Precedentemente, le soluzioni disponibili erano l'intervento chirurgico in aperto e la cordotomia percutanea ad ago, una tecnica mininvasiva che utilizza un ago (simile a quello delle flebo) per spezzare in modo meccanico il cordone di collagene.
"Abbiamo confrontato i pazienti trattati con collagenasi e con cordotomia percutanea ad ago- spiega il dottor Felici- il risultato mostra che, a distanza di tre anni, la percentuale di recidive è di gran lunga inferiore nei casi che sono stati sottoposti a terapia con collagenasi. L'altra tecnica mini-invasiva ha mostrato di portare tendenzialmente a percentuali di recidiva più alte in entrambe le articolazioni, metacarpo-falangee e interfalangee prossimali. Si tratta di una patologia recidivante, non nel 100% dei casi, ma in un'altissima percentuale dei pazienti. In tal senso, un ulteriore vantaggio che porta la terapia farmacologica è poter trattare nuovamente chi presenta delle recidive dopo un primo intervento per via chirurgica". Presso l'ospedale San Camillo Forlanini di Roma, Centro di riferimento della Regione Lazio per il trattamento di questa patologia con collagenasi, ad oggi, sono stati trattati circa 200 casi. Prima che il farmaco entrasse in commercio in Italia nel 2013, la terapia è arrivata presso il polo ospedaliero romano con il programma di uso compassionevole al quale, nella primavera del 2012, hanno aderito altri centri italiani.
"L'iter è semplice- spiega- Quando il paziente si presenta in ospedale, innanzitutto, si cerca di capire se è necessario intervenire. Alcuni arrivano in stadi iniziali, dove non c'è retrazione delle dita, perciò si procede esclusivamente con controlli e follow-up. In caso contrario- secondo quanto prevede la procedura riportata nel consenso informato al trattamento- si presentano le opzioni di trattamento disponibili: intervento chirurgico, cordotomia percutanea ad ago e collagenasi, spiegando vantaggi e svantaggi di ciascuna. Il gradimento dei pazienti, tuttavia, va quasi sempre nei confronti della collagenasi.

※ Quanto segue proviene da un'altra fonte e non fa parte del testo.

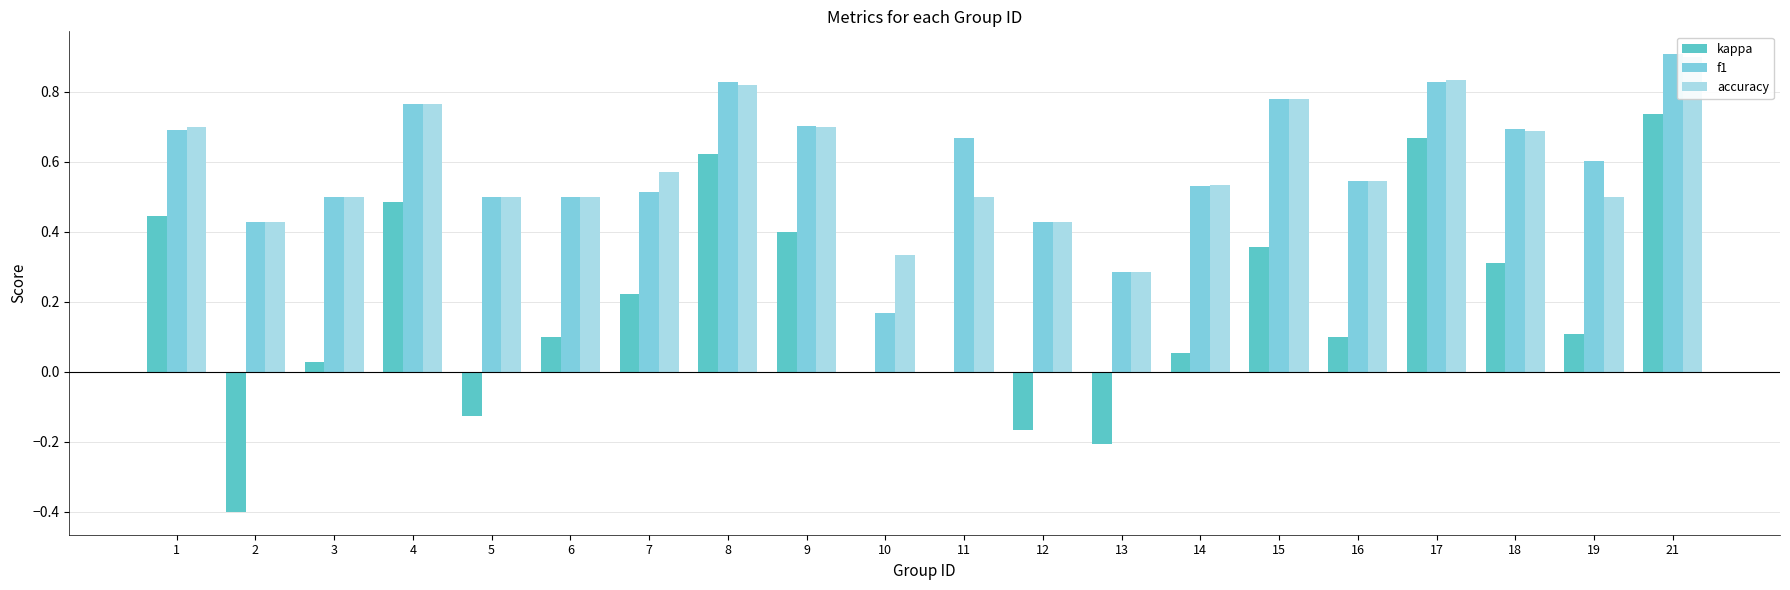

Count the accuracy values in the range 0 to 1.

20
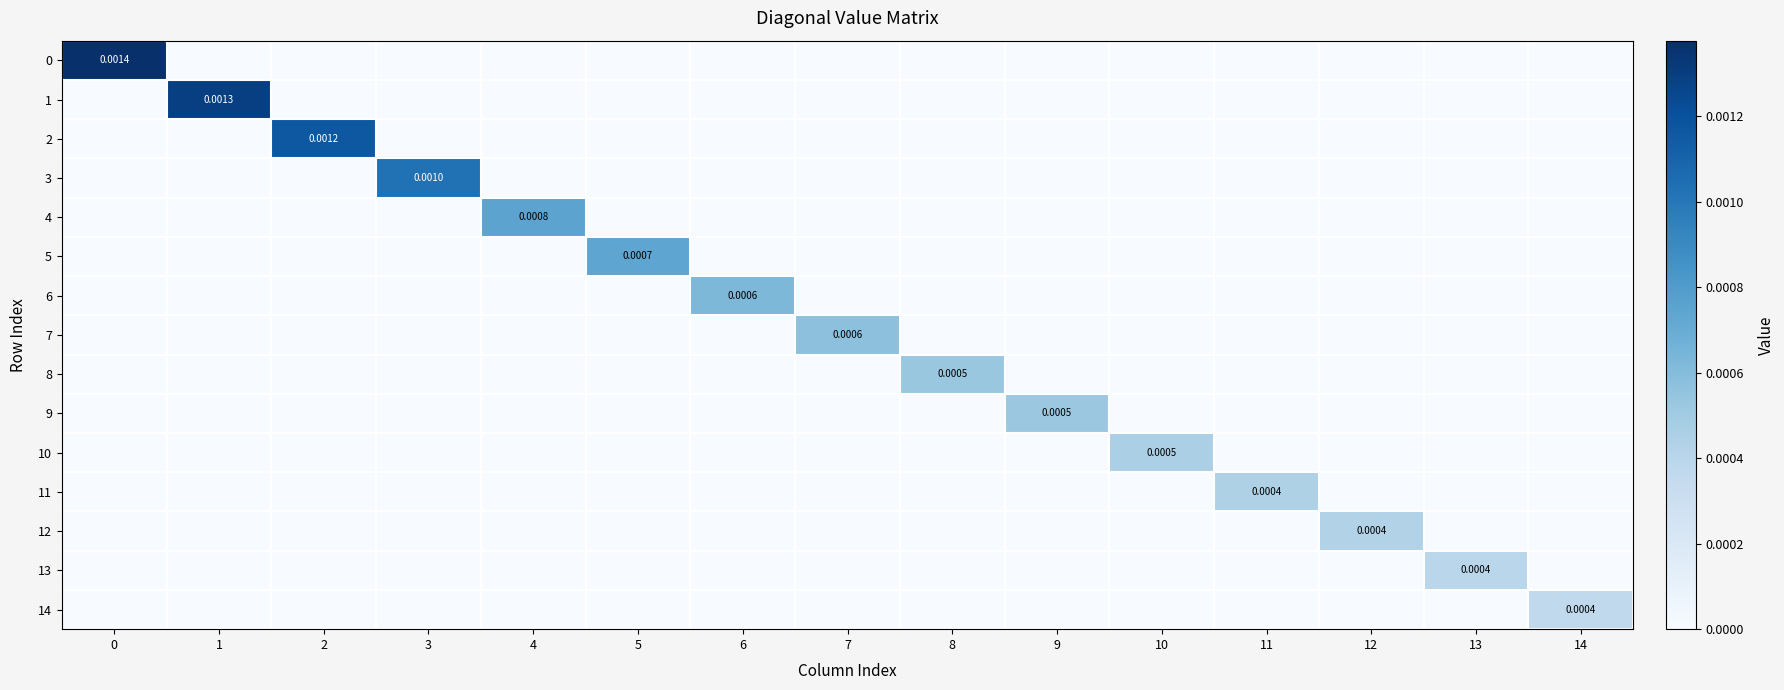

Count the 8 values in the range 0 to 1.

15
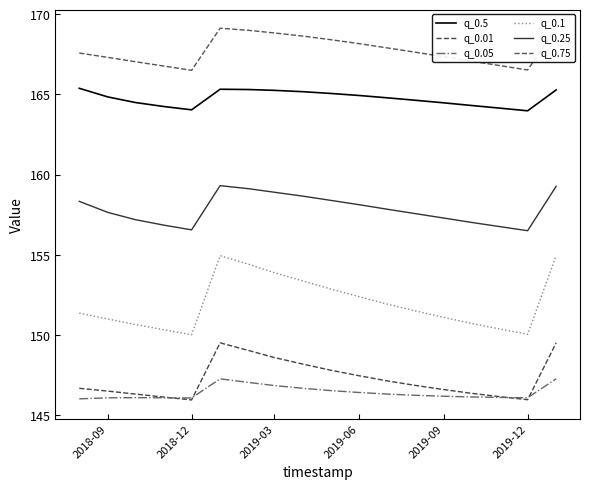

True or false: q_0.25 has a value of 77.0 at 2019-09.

False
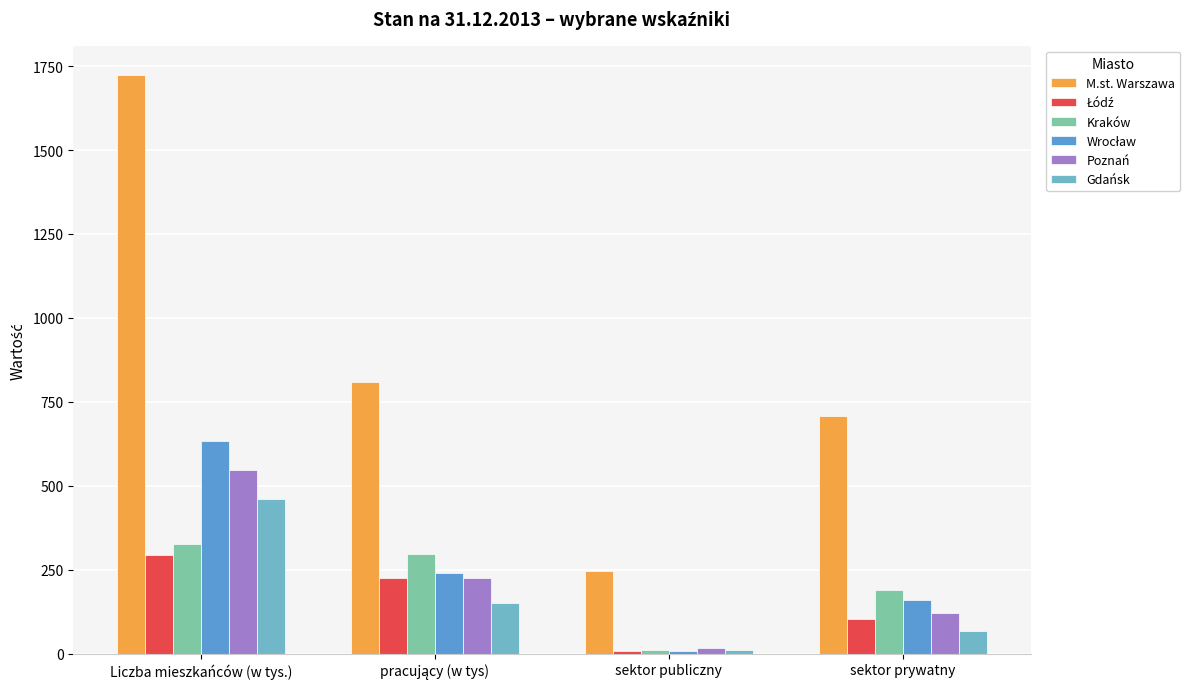

What is the average value of the Kraków series?

206.4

Basti pensare che quest'anno abbiamo trattato 125 pazienti per malattia di Dupuytren, di cui 80 con collagenasi, 44 con cordotomia percutanea ad ago e solo 1 con la chirurgia in aperto". La malattia di Dupuytren è considerata poco diffusa; tuttavia, anche se non sono disponibili dati certi sul numero complessivo degli italiani che ne soffrono, i numeri sembrerebbero molto più elevati di quanto si pensi. "Prima dell'avvento di questo trattamento, visitavo circa 40/50 casi di Dupuytren, tutti piuttosto gravi- racconta ancora l'esperto- Con la disponibilità della terapia non chirurgica, il numero di visite è passato da 50 a 250 visite. Questo perché, anche chi è colpito dalla malattia nel suo stadio iniziale, decide di recarsi in ospedale per un controllo, consapevole che, in caso sia necessario intervenire, potrebbe essere per via mininvasiva. Ciò rappresenta anche un grande vantaggio per noi medici, che abbiamo la possibilità di trattare casi meno gravi: prima vedevamo solo situazioni in cui il malato non era praticamente più in grado di aprire la mano". Il trattamento con collagenasi, infine, ha permesso di decongestionare le sale operatorie dei reparti di chirurgia della mano, abbattendo da un lato i costi e dall'altro le liste d'attesa. Un ridimensionamento, quindi, della spesa ospedaliera e socio-economica. "Il trattamento si esegue in ambulatorio, la mano non viene quasi mai immobilizzata e, nella maggior parte dei casi, non è necessaria la riabilitazione. Ciò significa non doversi assentare dal lavoro e continuare a svolgere le proprie attività, anche domestiche, senza problemi. Solo nei casi più avanzati è previsto il ricorso a tutori dopo l'iniezione dell'enzima", conclude Felici.